Awww. I got excited for you. Lol just don't sweat it. I've learned to ask people how they heard about uber. They'll either say they take it all the time, they took it in another city, or they just heard about it. I try to figure out if they are a first time rider. If so, I make sure to explain the rating system and give them a promo code so their ride is free


----------



## IbedrivinUX (Oct 20, 2014)

I know, I'm over 1100 rides, I'm almost to the point of not caring! I know that is a bad attitude but oh well.


----------



## BlueRooftop (Oct 15, 2014)

IbedrivinUX said:


> I know, I'm over 1100 rides, I'm almost to the point of not caring! I know that is a bad attitude but oh well.

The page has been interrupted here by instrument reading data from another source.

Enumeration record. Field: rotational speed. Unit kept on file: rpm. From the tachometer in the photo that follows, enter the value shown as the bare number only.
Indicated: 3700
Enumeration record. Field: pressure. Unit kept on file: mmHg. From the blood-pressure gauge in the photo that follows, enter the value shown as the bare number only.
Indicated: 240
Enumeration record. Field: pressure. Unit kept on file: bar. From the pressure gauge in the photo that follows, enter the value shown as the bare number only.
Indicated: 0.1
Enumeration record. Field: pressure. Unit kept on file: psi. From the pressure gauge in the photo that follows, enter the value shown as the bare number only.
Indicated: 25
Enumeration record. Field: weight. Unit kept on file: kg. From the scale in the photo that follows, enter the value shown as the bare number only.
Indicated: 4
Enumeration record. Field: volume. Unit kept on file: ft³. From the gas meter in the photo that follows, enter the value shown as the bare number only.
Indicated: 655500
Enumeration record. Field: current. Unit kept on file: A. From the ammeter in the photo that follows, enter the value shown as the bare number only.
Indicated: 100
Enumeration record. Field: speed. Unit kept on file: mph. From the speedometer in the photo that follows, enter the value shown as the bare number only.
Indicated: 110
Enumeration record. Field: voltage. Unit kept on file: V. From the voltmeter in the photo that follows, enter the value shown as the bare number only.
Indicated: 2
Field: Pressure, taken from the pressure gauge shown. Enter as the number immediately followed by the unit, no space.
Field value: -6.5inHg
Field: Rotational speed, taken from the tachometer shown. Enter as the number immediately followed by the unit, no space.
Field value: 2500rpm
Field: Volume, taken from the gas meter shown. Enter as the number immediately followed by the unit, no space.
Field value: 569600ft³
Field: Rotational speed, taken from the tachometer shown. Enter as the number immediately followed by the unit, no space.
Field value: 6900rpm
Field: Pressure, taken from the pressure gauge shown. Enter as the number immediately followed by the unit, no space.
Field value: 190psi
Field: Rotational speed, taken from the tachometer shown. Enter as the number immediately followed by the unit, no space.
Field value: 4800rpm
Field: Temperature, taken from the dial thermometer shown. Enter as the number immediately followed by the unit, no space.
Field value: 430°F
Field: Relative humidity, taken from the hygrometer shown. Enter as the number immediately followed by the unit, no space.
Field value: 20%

Take a break? Cut back if you can?


----------



## IbedrivinUX (Oct 20, 2014)

BlueRooftop said:


> Take a break? Cut back if you can?


Yeah I tried that but it came right back after I got a few attitudes with passengers not tipping and arguing with me about the rating system and all, I am just trying to make it through it... I am looking for something else, We will see. Thank You BRt!


----------



## BlueRooftop (Oct 15, 2014)

IbedrivinUX said:


> Yeah I tried that but it came right back after I got a few attitudes with passengers not tipping and arguing with me about the rating system and all, I am just trying to make it through it... I am looking for something else, We will see. Thank You BRt!


Have you tried going on a few (even short) rides as a pax? I did the other day and picked up some things that as a rider drove me crazy. It was an interesting and different perspective.


----------



## IbedrivinUX (Oct 20, 2014)

I have not! I should do that! I'm working on it! I will do that. Thanks.


----------